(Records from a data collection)
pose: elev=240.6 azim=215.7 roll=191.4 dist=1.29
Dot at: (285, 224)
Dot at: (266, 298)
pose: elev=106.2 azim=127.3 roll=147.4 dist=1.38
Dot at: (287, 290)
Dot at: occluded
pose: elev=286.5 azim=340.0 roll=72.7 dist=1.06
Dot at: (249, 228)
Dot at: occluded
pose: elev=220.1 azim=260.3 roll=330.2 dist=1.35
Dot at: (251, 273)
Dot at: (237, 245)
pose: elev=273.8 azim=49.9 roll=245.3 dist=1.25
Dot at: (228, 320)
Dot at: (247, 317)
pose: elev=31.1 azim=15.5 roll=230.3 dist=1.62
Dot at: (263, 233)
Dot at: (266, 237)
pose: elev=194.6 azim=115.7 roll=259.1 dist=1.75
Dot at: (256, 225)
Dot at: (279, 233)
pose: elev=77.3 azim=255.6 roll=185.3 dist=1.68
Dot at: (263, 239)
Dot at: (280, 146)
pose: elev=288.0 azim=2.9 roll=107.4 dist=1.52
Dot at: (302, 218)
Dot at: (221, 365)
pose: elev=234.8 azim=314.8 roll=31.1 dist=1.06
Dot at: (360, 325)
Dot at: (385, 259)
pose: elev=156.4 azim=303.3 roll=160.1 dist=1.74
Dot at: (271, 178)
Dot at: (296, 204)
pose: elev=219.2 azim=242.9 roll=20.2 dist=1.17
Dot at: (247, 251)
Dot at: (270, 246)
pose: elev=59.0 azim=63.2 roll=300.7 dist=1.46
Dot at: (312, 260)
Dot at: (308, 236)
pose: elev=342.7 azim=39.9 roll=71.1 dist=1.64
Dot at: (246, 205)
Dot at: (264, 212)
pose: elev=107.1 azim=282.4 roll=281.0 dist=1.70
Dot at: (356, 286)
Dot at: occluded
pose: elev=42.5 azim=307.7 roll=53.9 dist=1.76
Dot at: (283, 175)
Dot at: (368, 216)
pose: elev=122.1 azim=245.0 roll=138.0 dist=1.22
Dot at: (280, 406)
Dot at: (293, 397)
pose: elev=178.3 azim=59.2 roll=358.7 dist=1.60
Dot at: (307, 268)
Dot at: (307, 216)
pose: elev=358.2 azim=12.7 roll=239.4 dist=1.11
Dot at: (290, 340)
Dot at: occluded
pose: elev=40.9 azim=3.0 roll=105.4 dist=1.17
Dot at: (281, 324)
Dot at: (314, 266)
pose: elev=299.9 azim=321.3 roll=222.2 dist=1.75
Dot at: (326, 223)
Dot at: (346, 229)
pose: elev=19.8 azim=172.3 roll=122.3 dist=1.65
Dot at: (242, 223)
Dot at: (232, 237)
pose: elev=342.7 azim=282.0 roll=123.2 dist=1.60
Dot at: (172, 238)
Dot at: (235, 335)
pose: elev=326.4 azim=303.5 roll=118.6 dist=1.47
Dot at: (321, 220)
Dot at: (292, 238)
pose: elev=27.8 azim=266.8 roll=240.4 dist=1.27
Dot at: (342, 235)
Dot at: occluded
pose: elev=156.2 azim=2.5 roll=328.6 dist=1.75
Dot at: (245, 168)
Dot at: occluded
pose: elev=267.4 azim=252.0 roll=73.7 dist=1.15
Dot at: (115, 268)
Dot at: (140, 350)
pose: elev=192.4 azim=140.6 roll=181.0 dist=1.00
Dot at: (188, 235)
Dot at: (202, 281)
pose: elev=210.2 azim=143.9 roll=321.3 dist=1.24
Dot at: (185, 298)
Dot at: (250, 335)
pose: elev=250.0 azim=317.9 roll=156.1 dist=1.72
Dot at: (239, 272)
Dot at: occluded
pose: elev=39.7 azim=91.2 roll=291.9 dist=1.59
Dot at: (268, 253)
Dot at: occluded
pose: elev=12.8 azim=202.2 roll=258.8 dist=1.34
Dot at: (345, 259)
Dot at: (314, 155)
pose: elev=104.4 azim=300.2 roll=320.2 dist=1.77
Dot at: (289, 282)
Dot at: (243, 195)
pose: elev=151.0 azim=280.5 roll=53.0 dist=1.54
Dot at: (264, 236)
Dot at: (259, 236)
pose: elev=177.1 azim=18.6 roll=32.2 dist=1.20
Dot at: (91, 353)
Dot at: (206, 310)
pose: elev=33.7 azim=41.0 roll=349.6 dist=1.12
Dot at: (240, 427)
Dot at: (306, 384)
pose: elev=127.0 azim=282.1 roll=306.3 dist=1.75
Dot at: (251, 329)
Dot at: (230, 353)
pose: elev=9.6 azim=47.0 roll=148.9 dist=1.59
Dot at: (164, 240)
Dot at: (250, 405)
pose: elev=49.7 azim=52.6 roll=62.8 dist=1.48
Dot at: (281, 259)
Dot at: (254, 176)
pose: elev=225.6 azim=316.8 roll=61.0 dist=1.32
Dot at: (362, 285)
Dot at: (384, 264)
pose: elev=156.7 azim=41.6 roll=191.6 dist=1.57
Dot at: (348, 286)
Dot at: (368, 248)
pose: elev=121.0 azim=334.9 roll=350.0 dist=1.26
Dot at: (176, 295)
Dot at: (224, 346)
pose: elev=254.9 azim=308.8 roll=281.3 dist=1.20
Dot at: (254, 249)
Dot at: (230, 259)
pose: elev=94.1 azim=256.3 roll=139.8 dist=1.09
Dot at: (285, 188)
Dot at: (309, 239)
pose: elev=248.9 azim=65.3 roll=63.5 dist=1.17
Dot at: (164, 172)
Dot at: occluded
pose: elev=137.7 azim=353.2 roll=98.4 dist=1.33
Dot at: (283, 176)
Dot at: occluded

**What you are asked to do**
Write out every one of the rows above word for word, leaving nothing out.

**Final result**
pose: elev=240.6 azim=215.7 roll=191.4 dist=1.29
Dot at: (285, 224)
Dot at: (266, 298)
pose: elev=106.2 azim=127.3 roll=147.4 dist=1.38
Dot at: (287, 290)
Dot at: occluded
pose: elev=286.5 azim=340.0 roll=72.7 dist=1.06
Dot at: (249, 228)
Dot at: occluded
pose: elev=220.1 azim=260.3 roll=330.2 dist=1.35
Dot at: (251, 273)
Dot at: (237, 245)
pose: elev=273.8 azim=49.9 roll=245.3 dist=1.25
Dot at: (228, 320)
Dot at: (247, 317)
pose: elev=31.1 azim=15.5 roll=230.3 dist=1.62
Dot at: (263, 233)
Dot at: (266, 237)
pose: elev=194.6 azim=115.7 roll=259.1 dist=1.75
Dot at: (256, 225)
Dot at: (279, 233)
pose: elev=77.3 azim=255.6 roll=185.3 dist=1.68
Dot at: (263, 239)
Dot at: (280, 146)
pose: elev=288.0 azim=2.9 roll=107.4 dist=1.52
Dot at: (302, 218)
Dot at: (221, 365)
pose: elev=234.8 azim=314.8 roll=31.1 dist=1.06
Dot at: (360, 325)
Dot at: (385, 259)
pose: elev=156.4 azim=303.3 roll=160.1 dist=1.74
Dot at: (271, 178)
Dot at: (296, 204)
pose: elev=219.2 azim=242.9 roll=20.2 dist=1.17
Dot at: (247, 251)
Dot at: (270, 246)
pose: elev=59.0 azim=63.2 roll=300.7 dist=1.46
Dot at: (312, 260)
Dot at: (308, 236)
pose: elev=342.7 azim=39.9 roll=71.1 dist=1.64
Dot at: (246, 205)
Dot at: (264, 212)
pose: elev=107.1 azim=282.4 roll=281.0 dist=1.70
Dot at: (356, 286)
Dot at: occluded
pose: elev=42.5 azim=307.7 roll=53.9 dist=1.76
Dot at: (283, 175)
Dot at: (368, 216)
pose: elev=122.1 azim=245.0 roll=138.0 dist=1.22
Dot at: (280, 406)
Dot at: (293, 397)
pose: elev=178.3 azim=59.2 roll=358.7 dist=1.60
Dot at: (307, 268)
Dot at: (307, 216)
pose: elev=358.2 azim=12.7 roll=239.4 dist=1.11
Dot at: (290, 340)
Dot at: occluded
pose: elev=40.9 azim=3.0 roll=105.4 dist=1.17
Dot at: (281, 324)
Dot at: (314, 266)
pose: elev=299.9 azim=321.3 roll=222.2 dist=1.75
Dot at: (326, 223)
Dot at: (346, 229)
pose: elev=19.8 azim=172.3 roll=122.3 dist=1.65
Dot at: (242, 223)
Dot at: (232, 237)
pose: elev=342.7 azim=282.0 roll=123.2 dist=1.60
Dot at: (172, 238)
Dot at: (235, 335)
pose: elev=326.4 azim=303.5 roll=118.6 dist=1.47
Dot at: (321, 220)
Dot at: (292, 238)
pose: elev=27.8 azim=266.8 roll=240.4 dist=1.27
Dot at: (342, 235)
Dot at: occluded
pose: elev=156.2 azim=2.5 roll=328.6 dist=1.75
Dot at: (245, 168)
Dot at: occluded
pose: elev=267.4 azim=252.0 roll=73.7 dist=1.15
Dot at: (115, 268)
Dot at: (140, 350)
pose: elev=192.4 azim=140.6 roll=181.0 dist=1.00
Dot at: (188, 235)
Dot at: (202, 281)
pose: elev=210.2 azim=143.9 roll=321.3 dist=1.24
Dot at: (185, 298)
Dot at: (250, 335)
pose: elev=250.0 azim=317.9 roll=156.1 dist=1.72
Dot at: (239, 272)
Dot at: occluded
pose: elev=39.7 azim=91.2 roll=291.9 dist=1.59
Dot at: (268, 253)
Dot at: occluded
pose: elev=12.8 azim=202.2 roll=258.8 dist=1.34
Dot at: (345, 259)
Dot at: (314, 155)
pose: elev=104.4 azim=300.2 roll=320.2 dist=1.77
Dot at: (289, 282)
Dot at: (243, 195)
pose: elev=151.0 azim=280.5 roll=53.0 dist=1.54
Dot at: (264, 236)
Dot at: (259, 236)
pose: elev=177.1 azim=18.6 roll=32.2 dist=1.20
Dot at: (91, 353)
Dot at: (206, 310)
pose: elev=33.7 azim=41.0 roll=349.6 dist=1.12
Dot at: (240, 427)
Dot at: (306, 384)
pose: elev=127.0 azim=282.1 roll=306.3 dist=1.75
Dot at: (251, 329)
Dot at: (230, 353)
pose: elev=9.6 azim=47.0 roll=148.9 dist=1.59
Dot at: (164, 240)
Dot at: (250, 405)
pose: elev=49.7 azim=52.6 roll=62.8 dist=1.48
Dot at: (281, 259)
Dot at: (254, 176)
pose: elev=225.6 azim=316.8 roll=61.0 dist=1.32
Dot at: (362, 285)
Dot at: (384, 264)
pose: elev=156.7 azim=41.6 roll=191.6 dist=1.57
Dot at: (348, 286)
Dot at: (368, 248)
pose: elev=121.0 azim=334.9 roll=350.0 dist=1.26
Dot at: (176, 295)
Dot at: (224, 346)
pose: elev=254.9 azim=308.8 roll=281.3 dist=1.20
Dot at: (254, 249)
Dot at: (230, 259)
pose: elev=94.1 azim=256.3 roll=139.8 dist=1.09
Dot at: (285, 188)
Dot at: (309, 239)
pose: elev=248.9 azim=65.3 roll=63.5 dist=1.17
Dot at: (164, 172)
Dot at: occluded
pose: elev=137.7 azim=353.2 roll=98.4 dist=1.33
Dot at: (283, 176)
Dot at: occluded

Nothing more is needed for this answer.